Halloween Horrors 2009 Part 1
First on the scene were new label Brain Damage Films with six releases of low budget horrors, retailing at £2.99 each. The discs are barebones with only accompaniment to the films being trailers and the films authored into four chapters. The releases are a bit of a mixed bag with Death of a Ghost Hunter and Secrets of the Clown as the pick of the bunch, Serum and Prey for the Beast being perfectly watchable and Silent Bloodnight and Torture Me No More showing why horror has a reputation for cheap and badly made films.
The following week saw MVM, best known for their anime releases, get in on the action with two DVDs that are, in my opinion, overpriced for both the quality of the films and discs. Mr. Halloween plays like a student project with Dr. Chopper as a slightly more accomplished but equally dreadful attempt at a horror film. All original horror releases are welcome but not when they are overpriced like this.
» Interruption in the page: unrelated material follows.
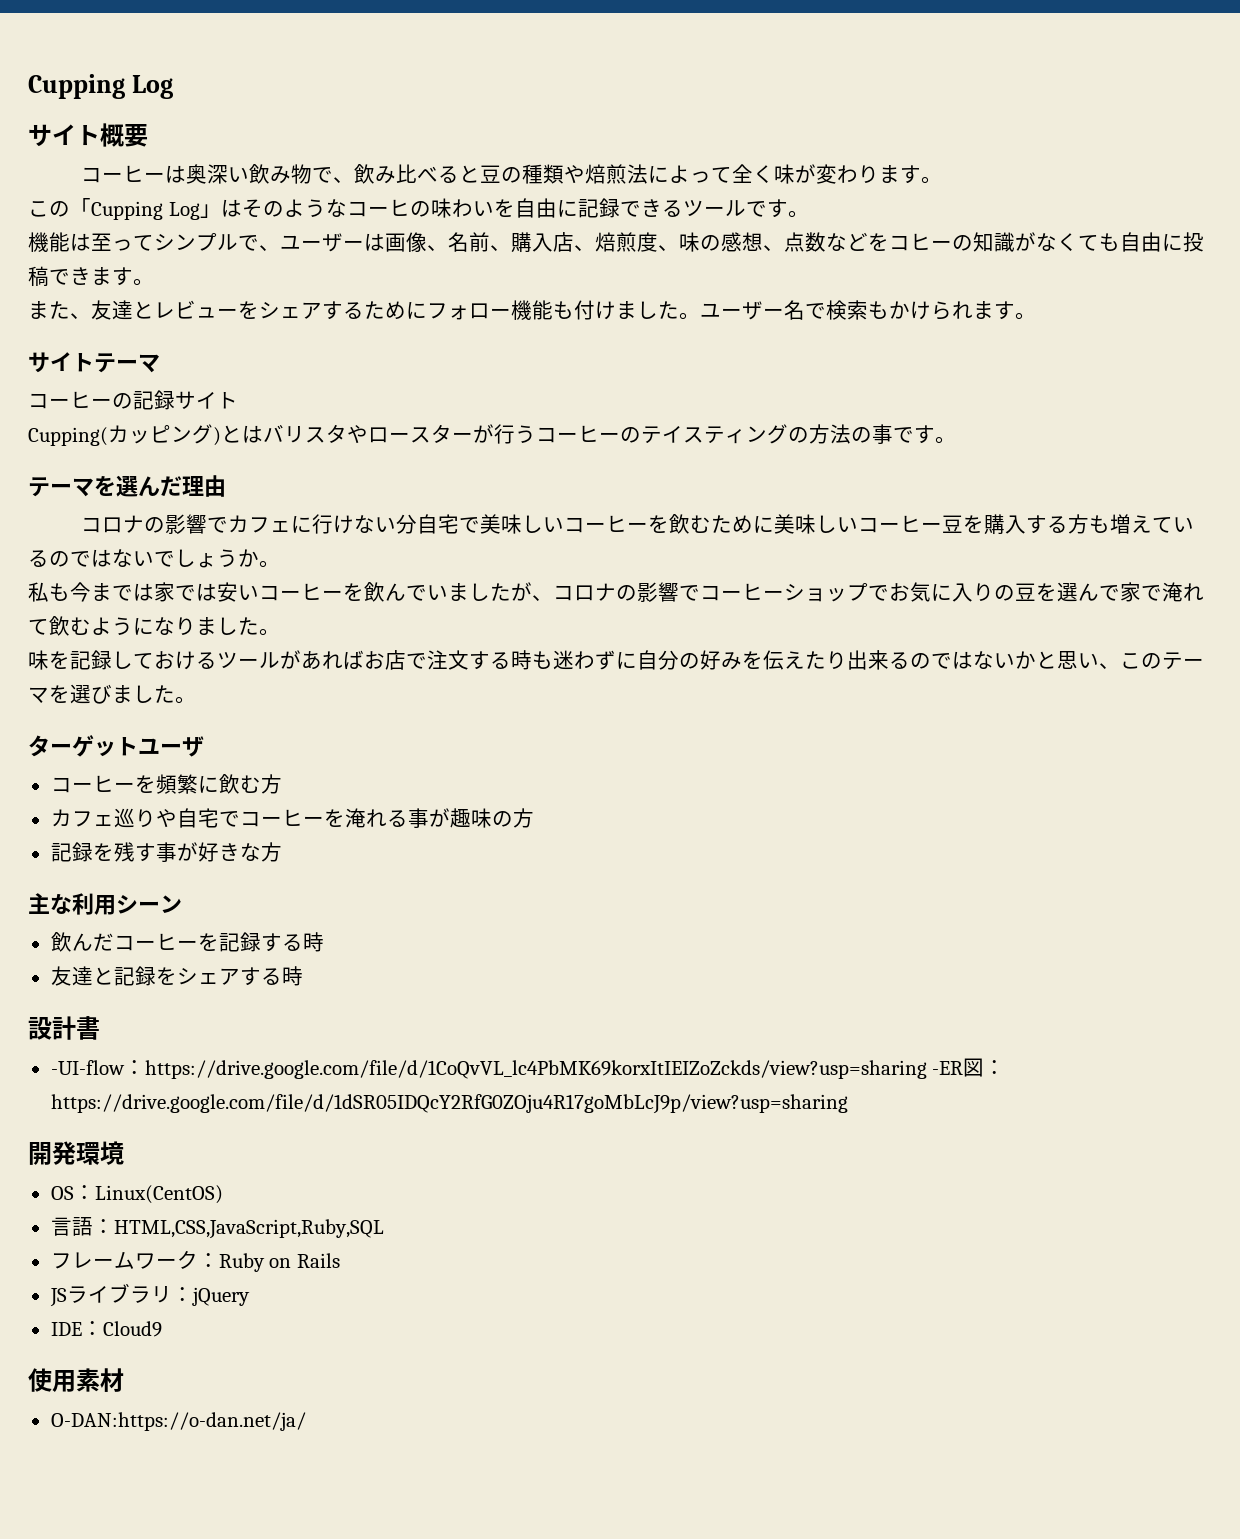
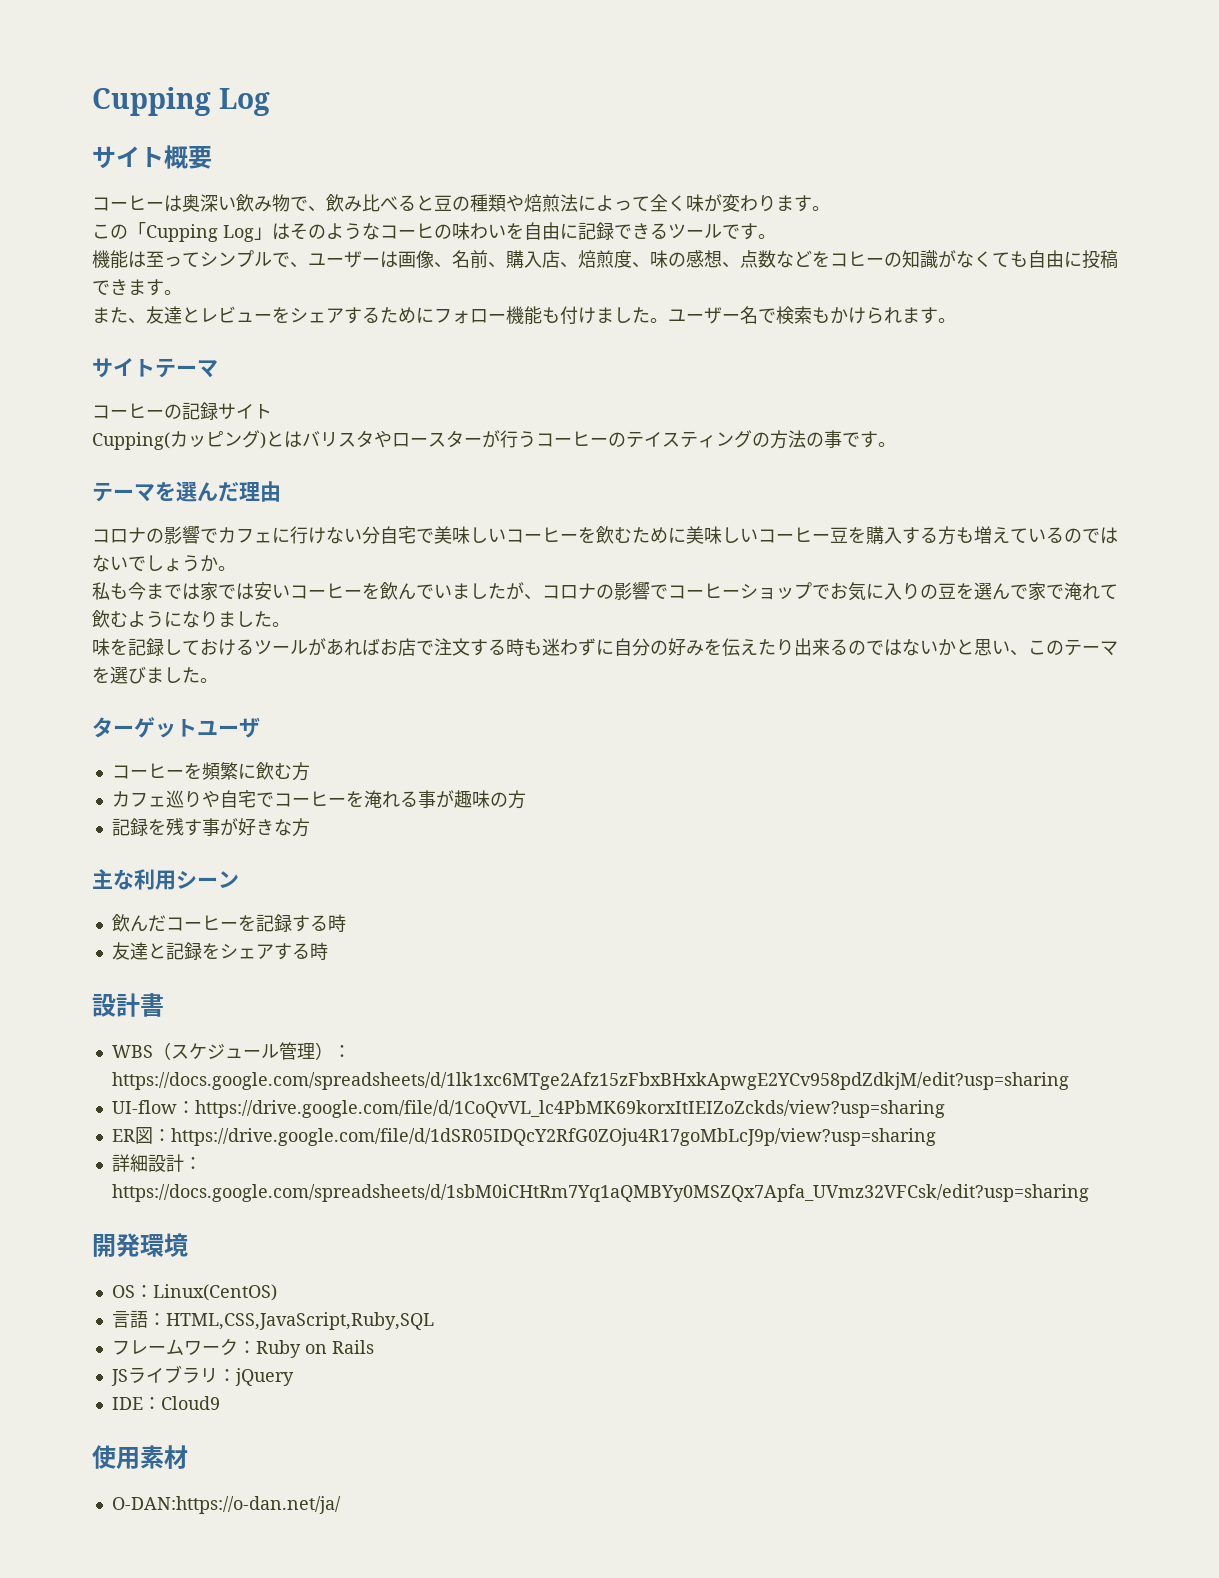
[50,1060,125,1075] -UI-flow -> [111,1042,351,1060] [111,1072,1069,1090] [111,1100,177,1114] WBS（スケジュール管理）：https://docs.google.com/spreadsheets/d/1lk1xc6MTge2Afz15zFbxBHxkApwgE2YCv958pdZdkjM/edit?usp=sharing // UI-flow
[932,1061,964,1075] -ER -> [111,1129,135,1142] // ER
(848, 1104) none -> [111,1154,202,1172] [111,1184,1089,1202] // 詳細設計：https://docs.google.com/spreadsheets/d/1sbM0iCHtRm7Yq1aQMBYy0MSZQx7Apfa_UVmz32VFCsk/edit?usp=sharing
Much more enjoyable and accomplished was Dying Breed, released on DVD and Blu-ray by DNC, which continues the Australian film industry's attempts to put off tourists by making the country as scary as possible. If inbred cannibals weren't enough, then the excellent Rogue pits tourists in the Australian Northern Territories against a giant crocodile that has found a home and will kill and eat anyone that happens upon it.
A double bill from G2 Pictures, Necromentia and Pig Hunt shows the diversity in the genre, with the first as a Hellraiser-type occult horror and the latter as a monster movie with rednecks and a giant boar. Whilst no classics, these are certainly watchable and establish G2 Pictures as an interesting label.
The same can't be said for Baa-Ram-Ewe, the Prachya Pinkaew Thai distributor that is mostly known for action movies like Ong-Bak and Chocolate but surprised me last month with the interesting thriller 13: Game of Death. They made a foray into full-blown horror with Sick Nurses which proved to be as confusing as it was frustrating. The concept is an Asian horror cliché - a vengeful spirit goes after those who have wronged it - but the execution is weak and I was never sure whether it was supposed to be a horror or a horror comedy; there is a massive difference between the two and it didn't really feel like either.
As horror films with an element of humour go, you can't get much better than An American Werewolf in London, released on Blu-ray the week before and a superb disc of a genre classic. John Landis' career may have faltered after his first half dozen films but his contribution to cinema is almost immeasurable with some truly great films.
Summer Scars proved that Julian Richards isn't as bad a filmmaker as The Last Horror Film led me to believe with this low budget Welsh thriller proving he can direct with real tension and get the best out of an inexperienced group of young actors. This was the first release I'd come across from Soda Pictures and it shows that the big labels don't always put out the best packages.
More to follow before Halloween as the releases come thick and fast, as do the reviews - first on my list is the second batch of DVDs from Brain Damage Films.